Les gens parlent beaucoup de l’échec des écoles des quartiers défavorisés, ils veulent dire par là que les écoles d’état ne transmettent pas les compétences nécessaires pour réussir dans notre économie. C’est assez vrai ; les étudiants ont besoin d’apprendre comment concilier le corps et l’âme. Cela rendrait service si les écoles d’état également reconnaissaient que la plupart des gens sains d’esprit pensent qu’ils sont plus que de simples corps.
Et il y a bien plus en jeu. Les écoles – même dans les quartiers favorisés – n’enseignent pas non plus très bien nos traditions constitutionnelles, religieuses et sociales. Selon elles, l’Amérique traditionnelle est injuste, intolérante et élitiste. Ce sont nos écoles supérieures et nos universités qui ont appris à des millions d’Américains à parler le langage vulgaire de la supériorité morale courroucée dont nous avons été témoins dans « la marche pour les femmes » le lendemain de l’investiture.

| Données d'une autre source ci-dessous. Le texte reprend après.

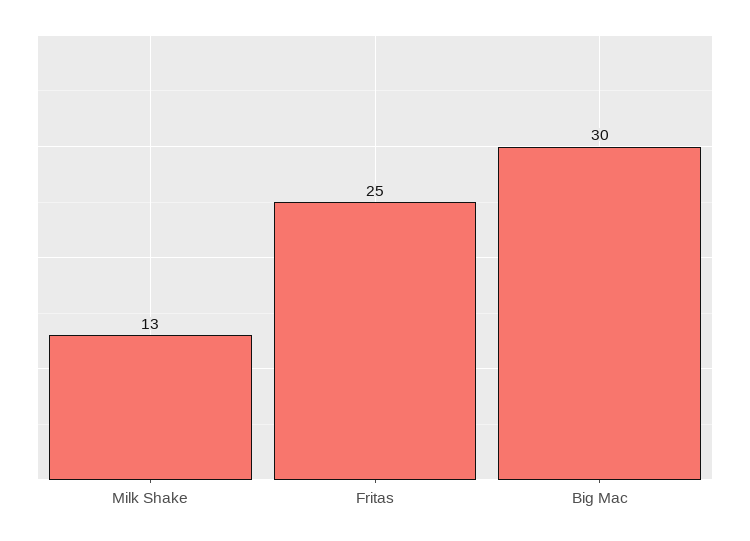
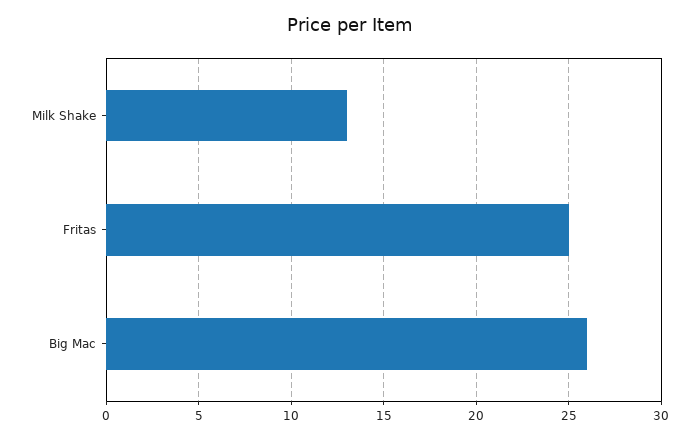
  {
    "Milk Shake": 13,
    "Fritas": 25,
-   "Big Mac": 30
+   "Big Mac": 26
  }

Les syndicats, les groupes académiques, nos médias malchanceux clament que ceux qui veulent davantage de contrôle local sur l’enseignement et la possibilité de choisir l’établissement veulent seulement faire baisser les impôts et laisser tomber les pauvres. De fait, il y a une menace bien plus grande pour leur status quo. Si Trump réussit, comme l’avait fait Reagan, à rétablir le patriotisme et la religiosité comme des aspects dynamiques de notre vie publique, ce sera en soi une grande réussite. Mais nous savons que cela de durera pas longtemps si nos écoles et universités continuent d’instiller des leçons d’étatisme, de laïcisme et de politiquement correct.

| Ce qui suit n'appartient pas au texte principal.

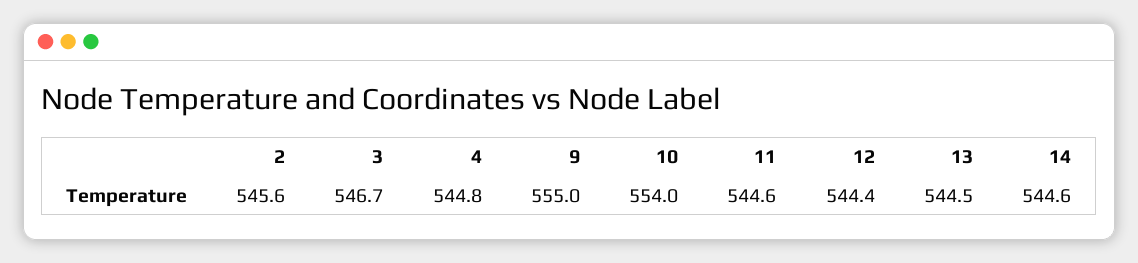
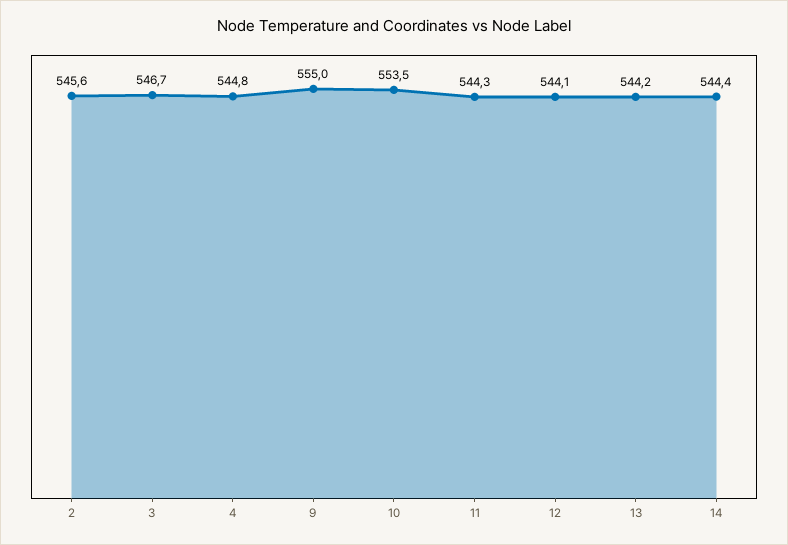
  {
    "2": 545.6,
    "3": 546.7,
    "4": 544.8,
    "9": 555,
-   "10": 554,
+   "10": 553.5,
-   "11": 544.6,
+   "11": 544.3,
-   "12": 544.4,
+   "12": 544.1,
-   "13": 544.5,
+   "13": 544.2,
-   "14": 544.6
+   "14": 544.4
  }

Ce n’était donc pas une surprise pour moi que Elizabeth Warren et Bernie Sanders refusent tous deux de serrer la main de madame DeVos quand elle est venue pour son audition. Ils savaient l’importance de cette démarche. C’est une femme très riche ; ils ont tâché de faire en sorte que ce fait paraisse disqualifiant ou honteux. C’est vrai, elle n’a jamais fréquenté les établissements publics – et pourquoi aurait-elle dû ? Les sénateurs et membres du Congrès qui viennent à Washington permettent rarement à leurs enfants de fréquenter les écoles d’état – à juste titre.
Parmi les principales villes américaines, Washington arrive en quatrième position pour les dépenses par étudiant. Et elle est 106e en termes de résultats. Le système n’est même pas capable de dire combien il compte d’employés et d’étudiants. Contrairement à ses critiqueurs, Betsy DeVos a consacré beaucoup d’argent – son propre argent – pour améliorer l’enseignement, elle ne s’est pas contenté d’en parler.
Mais Betsy DeVos est vilipendée parce que son administration prépare pour le long-terme. L’enseignement est un travail de longue haleine et peu nombreux sont ceux qui ont la patience de s’y consacrer dans notre monde voué au numérique. Mais ne nous laissons pas fourvoyer. Nous avons besoin d’une économie plus forte, d’une armée plus forte, d’un esprit national plus fort. Pourtant ils peuvent être de nouveau rapidement balayés si nous continuons à permettre que les élèves passent une douzaine d’années sous la férule des maîtres et des régimes politiquement corrects actuellement en place.
Des changements au sommet, comme le montre la France musulmane de fiction de Houellebecq, peuvent produire des changements partout. Le système en place le sait bien.
Robert Royal est rédacteur en chef de The Catholic Thing et président de l’institut Foi & Raison de Washington. Il a écrit plusieurs livres.